If you were in a relationship with an ex where you experienced unfairness, such as the other person was a bit mean to you, or did something unfair to you, you would be angry, even express anger, and this would in a way also help you to get out of the relationship as quickly, or steadily, as possible.
  1. Talk about the "Negative" Emotions

Our modern society focuses too much on so-called positive energy and ignores negative energy. This distinction between positive and negative is actually a rather shallow and irresponsible one. In addition to sadness and anger, loneliness and aggression and others that are all so-called "negative" emotions that, to some extent, cause us to integrate or accept all our experiences. Walk through it and you'll find that your emotions won't hurt you in the end, and your emotions won't treat you poorly in the end. A person who has experienced a breakup and is able to embrace the range of emotions that arise in the aftermath of a breakup will gradually accumulate something called experience.

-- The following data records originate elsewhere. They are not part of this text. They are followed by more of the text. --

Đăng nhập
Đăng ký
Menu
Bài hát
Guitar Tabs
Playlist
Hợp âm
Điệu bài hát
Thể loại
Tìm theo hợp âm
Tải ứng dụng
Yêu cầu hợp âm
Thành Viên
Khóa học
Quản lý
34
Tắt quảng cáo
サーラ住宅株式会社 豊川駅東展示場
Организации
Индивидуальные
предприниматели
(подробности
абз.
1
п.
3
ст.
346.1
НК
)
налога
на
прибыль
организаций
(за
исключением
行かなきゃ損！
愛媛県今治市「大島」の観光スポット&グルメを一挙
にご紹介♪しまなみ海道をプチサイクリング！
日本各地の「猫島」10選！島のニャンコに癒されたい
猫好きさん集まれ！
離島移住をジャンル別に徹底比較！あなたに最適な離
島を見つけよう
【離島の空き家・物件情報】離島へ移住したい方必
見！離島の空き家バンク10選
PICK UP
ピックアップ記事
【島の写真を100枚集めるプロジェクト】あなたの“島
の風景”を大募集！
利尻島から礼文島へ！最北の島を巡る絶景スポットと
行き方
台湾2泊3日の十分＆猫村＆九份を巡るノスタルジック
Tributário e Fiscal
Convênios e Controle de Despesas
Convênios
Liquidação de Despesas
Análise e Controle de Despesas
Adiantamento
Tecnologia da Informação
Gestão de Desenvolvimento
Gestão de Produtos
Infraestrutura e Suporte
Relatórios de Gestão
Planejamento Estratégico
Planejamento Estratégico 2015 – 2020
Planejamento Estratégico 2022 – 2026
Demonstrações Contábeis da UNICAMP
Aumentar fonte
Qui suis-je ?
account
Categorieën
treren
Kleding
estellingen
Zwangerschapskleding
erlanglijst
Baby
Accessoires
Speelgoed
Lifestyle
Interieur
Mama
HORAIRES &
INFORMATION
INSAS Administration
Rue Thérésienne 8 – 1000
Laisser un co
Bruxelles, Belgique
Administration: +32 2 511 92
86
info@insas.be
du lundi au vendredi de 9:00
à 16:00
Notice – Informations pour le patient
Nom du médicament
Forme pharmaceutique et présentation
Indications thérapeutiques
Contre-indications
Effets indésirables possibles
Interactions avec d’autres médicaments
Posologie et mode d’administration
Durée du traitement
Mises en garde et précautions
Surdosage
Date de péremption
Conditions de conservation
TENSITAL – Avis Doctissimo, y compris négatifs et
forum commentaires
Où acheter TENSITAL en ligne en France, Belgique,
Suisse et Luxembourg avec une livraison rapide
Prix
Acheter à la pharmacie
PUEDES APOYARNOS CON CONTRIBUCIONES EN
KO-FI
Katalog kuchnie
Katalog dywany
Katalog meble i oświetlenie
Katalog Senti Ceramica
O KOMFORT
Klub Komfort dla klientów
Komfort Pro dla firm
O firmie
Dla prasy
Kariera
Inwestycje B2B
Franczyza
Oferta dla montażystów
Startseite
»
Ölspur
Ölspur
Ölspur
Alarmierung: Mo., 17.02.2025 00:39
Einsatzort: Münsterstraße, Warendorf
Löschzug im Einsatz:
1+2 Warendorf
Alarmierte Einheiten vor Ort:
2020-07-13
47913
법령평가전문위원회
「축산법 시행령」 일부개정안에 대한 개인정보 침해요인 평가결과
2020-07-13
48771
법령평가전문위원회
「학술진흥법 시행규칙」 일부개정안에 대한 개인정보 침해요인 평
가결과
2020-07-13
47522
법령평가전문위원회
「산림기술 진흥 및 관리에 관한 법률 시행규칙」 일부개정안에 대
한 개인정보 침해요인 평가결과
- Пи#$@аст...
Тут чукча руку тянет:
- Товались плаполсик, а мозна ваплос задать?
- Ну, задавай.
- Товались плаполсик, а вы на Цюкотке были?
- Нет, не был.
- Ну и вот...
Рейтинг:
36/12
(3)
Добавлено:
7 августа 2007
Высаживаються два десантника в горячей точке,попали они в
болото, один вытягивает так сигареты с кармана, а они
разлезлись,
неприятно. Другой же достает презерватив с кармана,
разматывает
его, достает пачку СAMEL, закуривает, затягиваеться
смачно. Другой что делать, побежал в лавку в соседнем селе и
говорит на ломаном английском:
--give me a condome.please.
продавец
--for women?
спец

A person who runs away from their emotions and a person who is able to accept their emotions are people who will grow in different directions. The more you are able to compile or integrate the negative energies in your life, the more three-dimensional and complete a personality you will acquire, and the more depth you will have in your whole life.

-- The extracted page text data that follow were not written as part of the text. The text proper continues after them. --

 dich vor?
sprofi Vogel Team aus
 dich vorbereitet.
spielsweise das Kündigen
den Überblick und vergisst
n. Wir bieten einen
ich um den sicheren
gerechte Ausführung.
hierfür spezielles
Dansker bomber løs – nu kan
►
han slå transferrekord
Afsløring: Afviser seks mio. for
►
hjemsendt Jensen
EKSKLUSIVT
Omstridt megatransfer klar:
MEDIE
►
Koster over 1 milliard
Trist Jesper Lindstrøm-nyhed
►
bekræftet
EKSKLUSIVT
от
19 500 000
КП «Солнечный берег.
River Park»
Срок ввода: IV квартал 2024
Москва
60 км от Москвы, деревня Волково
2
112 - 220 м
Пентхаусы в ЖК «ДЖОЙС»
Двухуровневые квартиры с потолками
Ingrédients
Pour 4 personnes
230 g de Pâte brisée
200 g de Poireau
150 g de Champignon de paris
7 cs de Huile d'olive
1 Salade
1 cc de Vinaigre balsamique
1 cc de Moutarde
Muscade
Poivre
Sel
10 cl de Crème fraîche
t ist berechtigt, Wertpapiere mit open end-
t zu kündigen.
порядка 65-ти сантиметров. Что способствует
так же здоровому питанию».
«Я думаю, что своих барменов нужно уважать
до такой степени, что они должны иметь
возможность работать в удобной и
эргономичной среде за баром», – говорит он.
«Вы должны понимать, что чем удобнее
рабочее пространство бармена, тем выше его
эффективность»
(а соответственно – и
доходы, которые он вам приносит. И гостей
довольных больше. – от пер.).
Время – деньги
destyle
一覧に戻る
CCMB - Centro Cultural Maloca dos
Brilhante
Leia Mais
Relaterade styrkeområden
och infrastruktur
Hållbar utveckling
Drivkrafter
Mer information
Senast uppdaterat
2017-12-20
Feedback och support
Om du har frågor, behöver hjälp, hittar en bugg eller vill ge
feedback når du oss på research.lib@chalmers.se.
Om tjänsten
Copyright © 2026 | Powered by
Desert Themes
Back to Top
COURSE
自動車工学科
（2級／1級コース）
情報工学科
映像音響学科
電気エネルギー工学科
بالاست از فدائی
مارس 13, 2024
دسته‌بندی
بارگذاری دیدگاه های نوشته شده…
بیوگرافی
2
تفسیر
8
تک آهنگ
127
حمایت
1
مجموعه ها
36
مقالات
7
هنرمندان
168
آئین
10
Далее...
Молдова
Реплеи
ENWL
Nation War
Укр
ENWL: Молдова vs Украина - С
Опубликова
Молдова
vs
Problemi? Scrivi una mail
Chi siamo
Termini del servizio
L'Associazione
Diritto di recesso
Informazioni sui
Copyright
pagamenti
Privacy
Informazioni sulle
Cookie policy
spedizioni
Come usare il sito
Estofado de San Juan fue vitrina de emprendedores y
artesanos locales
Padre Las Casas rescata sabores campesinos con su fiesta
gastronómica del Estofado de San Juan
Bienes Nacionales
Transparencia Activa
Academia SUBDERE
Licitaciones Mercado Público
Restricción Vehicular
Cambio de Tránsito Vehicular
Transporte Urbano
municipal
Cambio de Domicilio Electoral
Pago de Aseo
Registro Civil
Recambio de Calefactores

A psychologist has said that the greatest works of mankind come from the tragic nature of humanity. These works include philosophy, literature, and other kinds of art.
So, I think the meaning of "negative energy" is that it makes our personality whole and deep, and becomes a part of you.
 

The Third Piece of Advice: Maintain Emotional Boundaries

What does it mean to maintain emotional boundaries?
It means drawing attention away from the other person and back to yourself.
Many visitors who have fallen out of love will often say that their ex treated them badly, even cheated on them, was sarcastic about them, ridiculed them, and did unfair things.
 
Although love is a matter for two people, what we can do is to be responsible for ourselves after the breakup becomes a fact.
So if your ex wasn't able to grasp this love, or if some objective factors tore you apart, I would also think you've done your best. To some degree, you have sacrificed yourself for this love and gone through the process of expressing, accepting, experiencing, and ending it. You have done it to make yourself worthy of this love of yours.
So one of our guiding principles is to give back to him or her the experience of love, whether the past one or the present one, so that he or she can know: this is a choice I have made. I am not just a victim, I am an important part of this love.
By maintaining the boundaries of the relationship in this way,
By moving the feelings from a position of blame for the other person and identification with one's own victimisation, to
back to taking responsibility for oneself.
So that he or she can know this role and responsibility that he or she has taken on in love.
When you are really out of the loss of love, you will grow, know yourself better. In the next relationship, you will be more responsible, more sincere, and even more responsible.